Look through the records below for the line with "immunohistochemical staining in" and the line with "image of endometrial", then return those lines and all lines between, exactly.
START Record set
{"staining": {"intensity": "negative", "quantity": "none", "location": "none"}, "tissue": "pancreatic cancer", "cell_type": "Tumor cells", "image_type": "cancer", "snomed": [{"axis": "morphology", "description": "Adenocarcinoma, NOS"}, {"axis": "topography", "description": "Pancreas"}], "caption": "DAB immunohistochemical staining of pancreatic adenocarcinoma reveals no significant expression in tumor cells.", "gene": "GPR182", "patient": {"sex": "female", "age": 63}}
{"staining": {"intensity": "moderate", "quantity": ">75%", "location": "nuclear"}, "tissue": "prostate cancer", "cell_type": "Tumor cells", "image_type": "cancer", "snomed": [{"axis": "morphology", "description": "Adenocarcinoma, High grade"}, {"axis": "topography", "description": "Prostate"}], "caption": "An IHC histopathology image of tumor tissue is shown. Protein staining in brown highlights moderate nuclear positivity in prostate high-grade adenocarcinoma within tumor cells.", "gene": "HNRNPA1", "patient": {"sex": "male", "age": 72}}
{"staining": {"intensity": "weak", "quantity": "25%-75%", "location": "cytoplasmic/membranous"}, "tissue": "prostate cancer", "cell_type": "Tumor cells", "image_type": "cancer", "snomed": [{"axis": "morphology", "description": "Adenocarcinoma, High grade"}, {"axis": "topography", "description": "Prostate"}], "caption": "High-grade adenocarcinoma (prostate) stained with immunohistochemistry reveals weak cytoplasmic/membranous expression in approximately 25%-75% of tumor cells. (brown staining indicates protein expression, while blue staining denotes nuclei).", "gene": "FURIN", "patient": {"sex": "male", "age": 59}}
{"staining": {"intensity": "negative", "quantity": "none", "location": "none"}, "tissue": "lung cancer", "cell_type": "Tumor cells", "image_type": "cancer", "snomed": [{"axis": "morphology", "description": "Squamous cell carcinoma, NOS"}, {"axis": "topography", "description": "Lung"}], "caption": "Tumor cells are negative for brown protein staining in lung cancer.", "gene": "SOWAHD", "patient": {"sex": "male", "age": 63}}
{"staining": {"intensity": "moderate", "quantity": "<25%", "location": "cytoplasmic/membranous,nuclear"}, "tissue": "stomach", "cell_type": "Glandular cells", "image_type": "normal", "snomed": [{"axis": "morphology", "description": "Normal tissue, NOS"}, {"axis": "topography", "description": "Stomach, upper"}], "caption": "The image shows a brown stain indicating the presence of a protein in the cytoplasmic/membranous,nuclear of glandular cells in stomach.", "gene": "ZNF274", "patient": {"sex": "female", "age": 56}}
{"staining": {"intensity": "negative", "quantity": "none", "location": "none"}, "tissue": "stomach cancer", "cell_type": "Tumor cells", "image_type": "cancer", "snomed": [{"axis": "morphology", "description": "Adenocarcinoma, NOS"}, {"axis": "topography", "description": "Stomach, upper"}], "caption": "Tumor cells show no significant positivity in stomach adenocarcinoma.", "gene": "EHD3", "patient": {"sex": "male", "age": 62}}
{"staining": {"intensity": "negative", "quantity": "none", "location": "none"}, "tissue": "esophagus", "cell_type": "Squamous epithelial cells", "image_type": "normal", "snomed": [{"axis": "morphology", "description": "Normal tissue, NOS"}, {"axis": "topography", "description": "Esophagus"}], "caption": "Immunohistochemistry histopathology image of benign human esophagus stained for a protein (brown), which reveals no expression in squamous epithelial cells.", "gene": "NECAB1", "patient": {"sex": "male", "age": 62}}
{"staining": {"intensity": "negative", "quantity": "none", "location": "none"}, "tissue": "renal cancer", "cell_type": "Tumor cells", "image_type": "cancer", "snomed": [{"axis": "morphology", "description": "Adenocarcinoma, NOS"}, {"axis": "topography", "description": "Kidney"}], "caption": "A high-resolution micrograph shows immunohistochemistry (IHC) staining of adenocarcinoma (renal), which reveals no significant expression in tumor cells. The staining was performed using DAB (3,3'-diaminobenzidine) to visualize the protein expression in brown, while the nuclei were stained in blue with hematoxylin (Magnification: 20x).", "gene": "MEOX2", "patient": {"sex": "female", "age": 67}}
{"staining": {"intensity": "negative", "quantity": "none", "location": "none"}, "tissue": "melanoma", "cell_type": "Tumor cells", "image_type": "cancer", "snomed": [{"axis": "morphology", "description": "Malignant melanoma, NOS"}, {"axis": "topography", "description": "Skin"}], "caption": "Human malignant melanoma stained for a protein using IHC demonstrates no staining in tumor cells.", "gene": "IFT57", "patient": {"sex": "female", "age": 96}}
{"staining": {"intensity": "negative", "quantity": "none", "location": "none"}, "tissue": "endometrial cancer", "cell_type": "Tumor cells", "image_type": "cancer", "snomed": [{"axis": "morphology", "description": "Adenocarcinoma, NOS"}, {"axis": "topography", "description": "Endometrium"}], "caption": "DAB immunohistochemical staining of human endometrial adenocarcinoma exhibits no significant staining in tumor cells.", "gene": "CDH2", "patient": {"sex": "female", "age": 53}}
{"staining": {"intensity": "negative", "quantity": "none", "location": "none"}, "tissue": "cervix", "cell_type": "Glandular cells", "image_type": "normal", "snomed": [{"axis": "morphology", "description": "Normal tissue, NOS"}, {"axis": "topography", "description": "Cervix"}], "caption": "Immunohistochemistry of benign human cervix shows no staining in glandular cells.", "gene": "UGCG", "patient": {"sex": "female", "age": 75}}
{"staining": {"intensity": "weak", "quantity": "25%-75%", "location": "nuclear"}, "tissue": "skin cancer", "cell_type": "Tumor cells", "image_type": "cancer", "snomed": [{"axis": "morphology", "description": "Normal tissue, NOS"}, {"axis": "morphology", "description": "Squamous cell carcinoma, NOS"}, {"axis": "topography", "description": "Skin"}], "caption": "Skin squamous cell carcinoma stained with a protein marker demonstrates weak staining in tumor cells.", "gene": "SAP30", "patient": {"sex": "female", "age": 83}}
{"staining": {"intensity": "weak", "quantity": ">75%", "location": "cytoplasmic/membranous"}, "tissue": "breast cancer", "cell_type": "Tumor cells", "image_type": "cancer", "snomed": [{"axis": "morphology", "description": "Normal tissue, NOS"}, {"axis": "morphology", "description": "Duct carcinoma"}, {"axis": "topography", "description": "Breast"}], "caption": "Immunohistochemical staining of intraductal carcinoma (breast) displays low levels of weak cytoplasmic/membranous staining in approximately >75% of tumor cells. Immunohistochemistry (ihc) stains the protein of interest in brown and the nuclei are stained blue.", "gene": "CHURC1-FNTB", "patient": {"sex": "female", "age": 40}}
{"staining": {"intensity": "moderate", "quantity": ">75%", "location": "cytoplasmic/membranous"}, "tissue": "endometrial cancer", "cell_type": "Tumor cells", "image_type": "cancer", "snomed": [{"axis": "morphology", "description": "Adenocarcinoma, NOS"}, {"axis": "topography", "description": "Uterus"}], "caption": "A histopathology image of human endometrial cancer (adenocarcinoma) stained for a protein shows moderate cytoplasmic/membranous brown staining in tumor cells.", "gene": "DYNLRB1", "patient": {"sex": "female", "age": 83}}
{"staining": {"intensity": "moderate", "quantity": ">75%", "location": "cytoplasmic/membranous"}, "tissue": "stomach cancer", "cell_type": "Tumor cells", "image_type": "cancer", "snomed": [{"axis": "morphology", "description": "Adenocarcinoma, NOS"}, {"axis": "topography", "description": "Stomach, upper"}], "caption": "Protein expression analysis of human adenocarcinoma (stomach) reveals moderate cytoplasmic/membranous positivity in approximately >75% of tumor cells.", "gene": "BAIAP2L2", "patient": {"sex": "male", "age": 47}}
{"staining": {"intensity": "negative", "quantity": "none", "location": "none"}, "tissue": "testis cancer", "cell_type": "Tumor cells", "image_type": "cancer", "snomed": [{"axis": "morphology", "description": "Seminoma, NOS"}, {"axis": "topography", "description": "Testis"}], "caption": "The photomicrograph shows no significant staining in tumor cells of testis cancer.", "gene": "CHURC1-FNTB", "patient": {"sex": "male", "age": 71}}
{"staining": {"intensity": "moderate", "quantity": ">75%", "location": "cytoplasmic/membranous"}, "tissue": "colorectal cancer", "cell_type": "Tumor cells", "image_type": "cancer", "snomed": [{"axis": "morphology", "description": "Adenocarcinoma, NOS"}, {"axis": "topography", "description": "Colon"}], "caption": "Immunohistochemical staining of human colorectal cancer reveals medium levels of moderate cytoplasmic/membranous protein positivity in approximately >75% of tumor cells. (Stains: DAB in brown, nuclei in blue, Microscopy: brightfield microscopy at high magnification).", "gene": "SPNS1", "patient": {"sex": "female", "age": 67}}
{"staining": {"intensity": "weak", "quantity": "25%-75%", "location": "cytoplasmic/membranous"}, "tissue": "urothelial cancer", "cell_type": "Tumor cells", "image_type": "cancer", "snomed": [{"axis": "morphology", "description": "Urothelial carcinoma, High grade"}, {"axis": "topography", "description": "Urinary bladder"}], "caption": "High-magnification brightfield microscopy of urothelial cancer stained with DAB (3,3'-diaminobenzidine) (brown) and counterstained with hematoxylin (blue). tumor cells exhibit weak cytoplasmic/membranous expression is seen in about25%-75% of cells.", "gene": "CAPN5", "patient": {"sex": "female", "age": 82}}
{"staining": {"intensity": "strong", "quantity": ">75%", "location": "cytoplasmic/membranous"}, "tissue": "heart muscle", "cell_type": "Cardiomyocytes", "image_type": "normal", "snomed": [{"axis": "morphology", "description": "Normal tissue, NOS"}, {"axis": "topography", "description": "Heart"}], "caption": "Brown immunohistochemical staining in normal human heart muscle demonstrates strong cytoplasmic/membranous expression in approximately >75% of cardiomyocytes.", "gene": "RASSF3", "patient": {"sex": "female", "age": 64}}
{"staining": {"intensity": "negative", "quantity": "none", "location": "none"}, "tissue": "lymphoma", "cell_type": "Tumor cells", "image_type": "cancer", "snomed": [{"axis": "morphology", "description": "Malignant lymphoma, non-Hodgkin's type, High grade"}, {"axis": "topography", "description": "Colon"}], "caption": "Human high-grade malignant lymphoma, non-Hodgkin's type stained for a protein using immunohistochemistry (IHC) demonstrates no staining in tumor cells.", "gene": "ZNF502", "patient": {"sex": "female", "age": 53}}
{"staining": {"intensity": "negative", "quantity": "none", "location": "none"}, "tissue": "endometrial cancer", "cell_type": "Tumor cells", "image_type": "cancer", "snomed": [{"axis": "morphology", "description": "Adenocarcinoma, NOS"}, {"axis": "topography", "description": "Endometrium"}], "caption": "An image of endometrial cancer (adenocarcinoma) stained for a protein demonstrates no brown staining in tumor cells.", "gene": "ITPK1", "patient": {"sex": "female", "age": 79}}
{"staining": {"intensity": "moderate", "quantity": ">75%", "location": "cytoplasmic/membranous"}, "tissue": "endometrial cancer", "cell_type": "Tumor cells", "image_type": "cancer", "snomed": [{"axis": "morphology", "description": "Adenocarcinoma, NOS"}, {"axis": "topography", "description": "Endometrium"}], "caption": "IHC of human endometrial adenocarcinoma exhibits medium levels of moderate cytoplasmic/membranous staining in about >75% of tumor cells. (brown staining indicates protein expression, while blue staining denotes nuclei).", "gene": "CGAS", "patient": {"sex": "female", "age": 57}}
END Record set
__Task solution__
{"staining": {"intensity": "strong", "quantity": ">75%", "location": "cytoplasmic/membranous"}, "tissue": "heart muscle", "cell_type": "Cardiomyocytes", "image_type": "normal", "snomed": [{"axis": "morphology", "description": "Normal tissue, NOS"}, {"axis": "topography", "description": "Heart"}], "caption": "Brown immunohistochemical staining in normal human heart muscle demonstrates strong cytoplasmic/membranous expression in approximately >75% of cardiomyocytes.", "gene": "RASSF3", "patient": {"sex": "female", "age": 64}}
{"staining": {"intensity": "negative", "quantity": "none", "location": "none"}, "tissue": "lymphoma", "cell_type": "Tumor cells", "image_type": "cancer", "snomed": [{"axis": "morphology", "description": "Malignant lymphoma, non-Hodgkin's type, High grade"}, {"axis": "topography", "description": "Colon"}], "caption": "Human high-grade malignant lymphoma, non-Hodgkin's type stained for a protein using immunohistochemistry (IHC) demonstrates no staining in tumor cells.", "gene": "ZNF502", "patient": {"sex": "female", "age": 53}}
{"staining": {"intensity": "negative", "quantity": "none", "location": "none"}, "tissue": "endometrial cancer", "cell_type": "Tumor cells", "image_type": "cancer", "snomed": [{"axis": "morphology", "description": "Adenocarcinoma, NOS"}, {"axis": "topography", "description": "Endometrium"}], "caption": "An image of endometrial cancer (adenocarcinoma) stained for a protein demonstrates no brown staining in tumor cells.", "gene": "ITPK1", "patient": {"sex": "female", "age": 79}}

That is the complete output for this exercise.